The two main types of HIDS are signature-based and anomaly based. The signature based approach operates in much the same way as a virus scanner, by searching for identities or signatures of known intrusion events, while the anomaly based approach establishes a baseline of normal patterns. Anomaly based IDS allows the detection of unseen attacks, though resulting in higher false alarm rates but when paired with signature detection, can result in a powerful defense.

System calls or kernel calls provide an essential interface between a process and the operating system. Forrest was the first to suggest that sequences of system calls could be used to capture normal behaviour in a computer system [1]. In this context, Australian Defence Force Academy Linux Dataset (ADFA-LD), a recently released system call dataset consists of 833 normal training sequences, 746 attack, 4372 validation sequences and has been used for evaluating a system call based HIDS. The system call traces consists of call sequences of integers. Due to the diverse and dynamic nature of system call patterns, it becomes difficult to separate the normal and abnormal behaviours.

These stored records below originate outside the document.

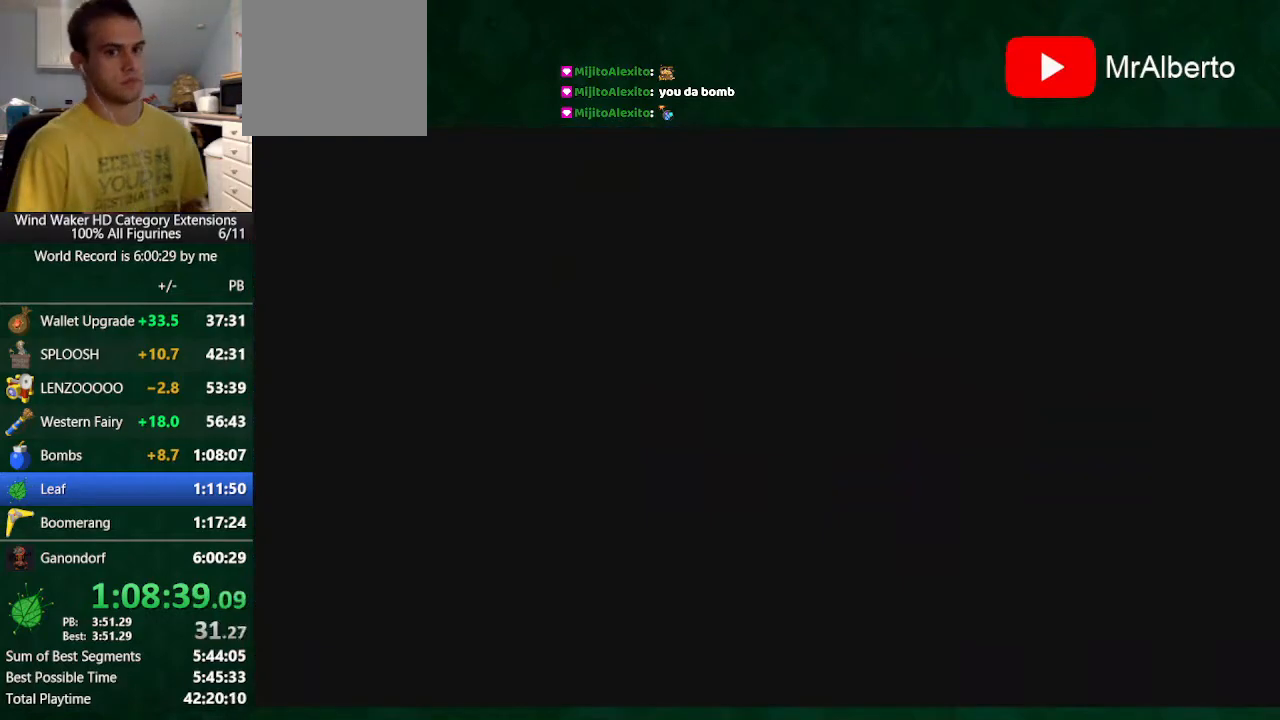
{"buttons": [], "left_stick": "center", "right_stick": "center", "events": [[433, "A", "down"], [500, "A", "up"]]}
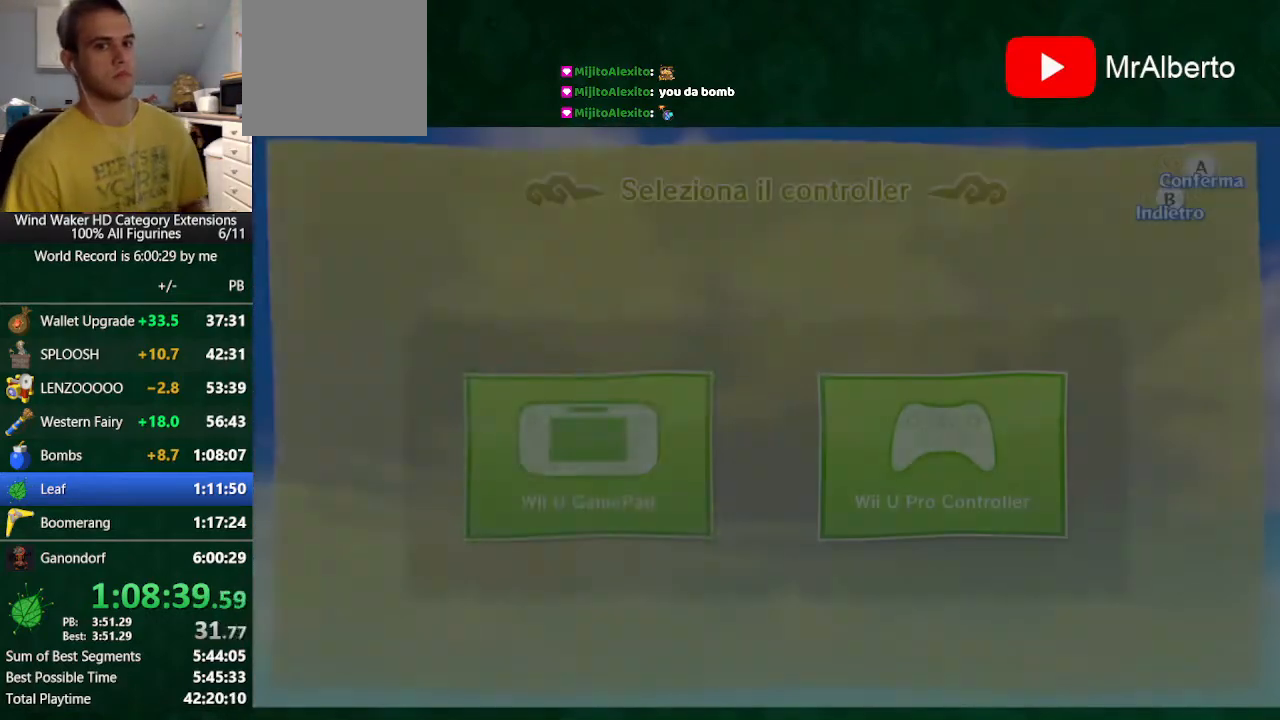
{"buttons": [], "left_stick": "center", "right_stick": "center", "events": [[67, "A", "down"], [233, "A", "up"]]}
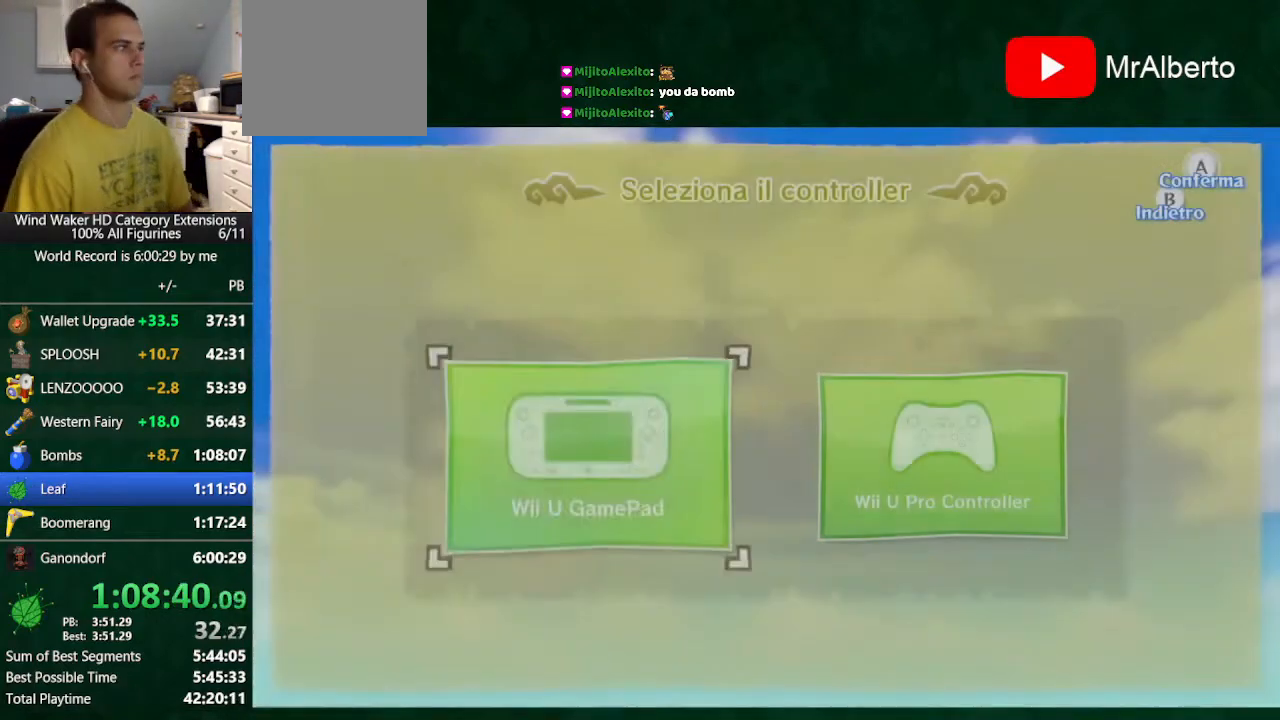
{"buttons": [], "left_stick": "center", "right_stick": "center", "events": []}
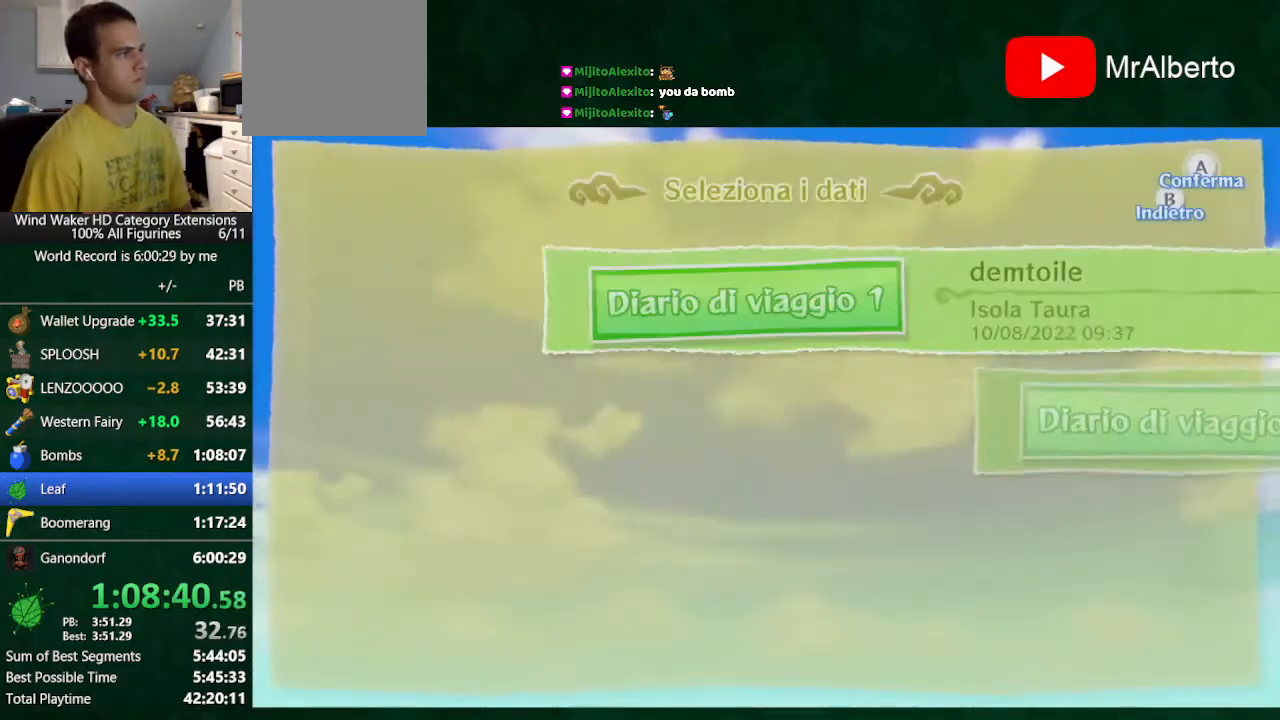
{"buttons": ["A"], "left_stick": "center", "right_stick": "center", "events": [[433, "A", "down"]]}
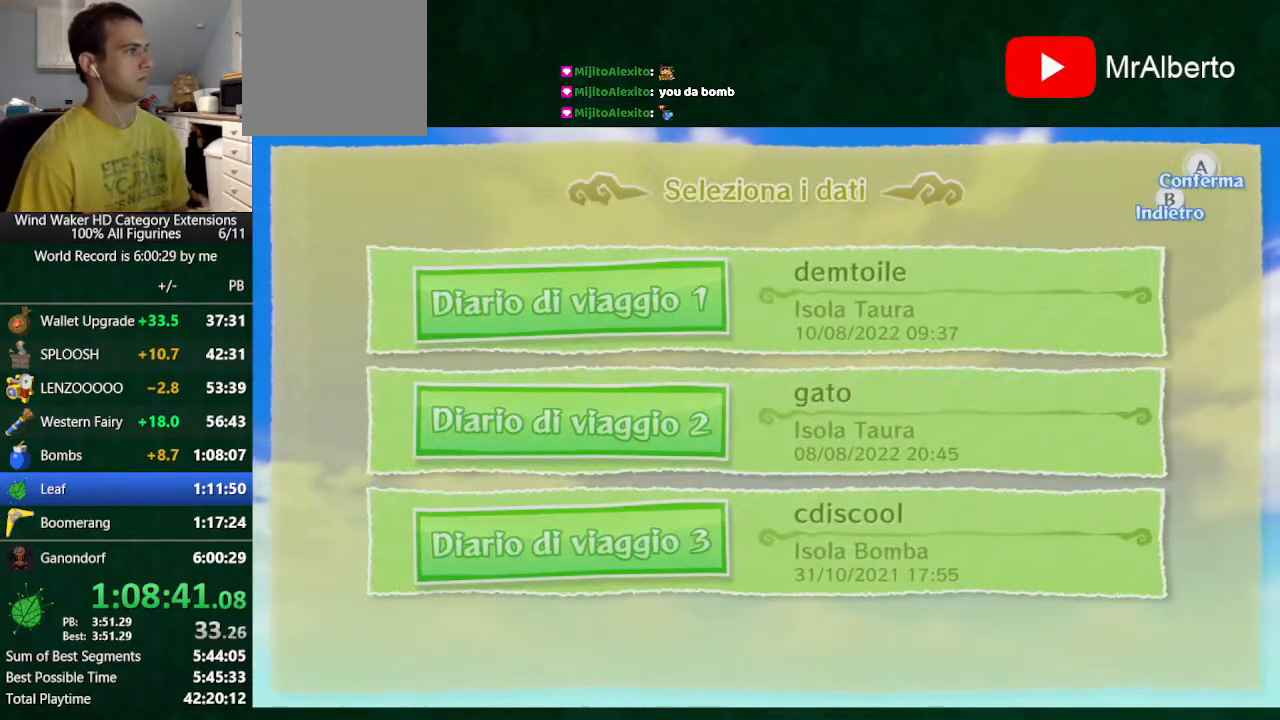
{"buttons": [], "left_stick": "center", "right_stick": "center", "events": [[267, "A", "up"]]}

Over the past few years, sequence to sequence learning has achieved remarkable success in the field of machine learning tasks such as speech recognition, language models [3, 4] and text summarization [5,6,7] amongst others. Convolutional Neural Networks (CNNs) were shown to perform well on certain sequence processing problems at a considerably cheaper computational cost than Recurrent Neural Networks (RNNs) and the combined architecture of CNN-RNN as described in [8] was able to achieve high accuracy for sentiment analysis in short text.

Motivated by these applications in the domain of Deep Neural Networks, we propose an architecture with two significant contributions. Firstly, to model sequence to sequence learning which is a combination of a multilayer CNN with an RNN made up of Gated Recurrent Units (GRUs) where local features in the input sequences are extracted by the CNN layer and used as an input to the GRU layer. The output from the GRU layer is processed with a fully connected softmax layer that outputs a probability distribution over system call integers, resulting in an architecture similar to [9]. Secondly, with reduced training times, we were able to effectively replace LSTM with GRU and obtain a set of comparable results.

2 Related Work

A smart Intrusion detection system can only be implemented if we have an effective dataset. Several researchers have adopted various algorithms to achieve the state of art in detecting anomalous data. This section briefly discusses the various algorithms and frameworks designed so far developed to detect intrusions.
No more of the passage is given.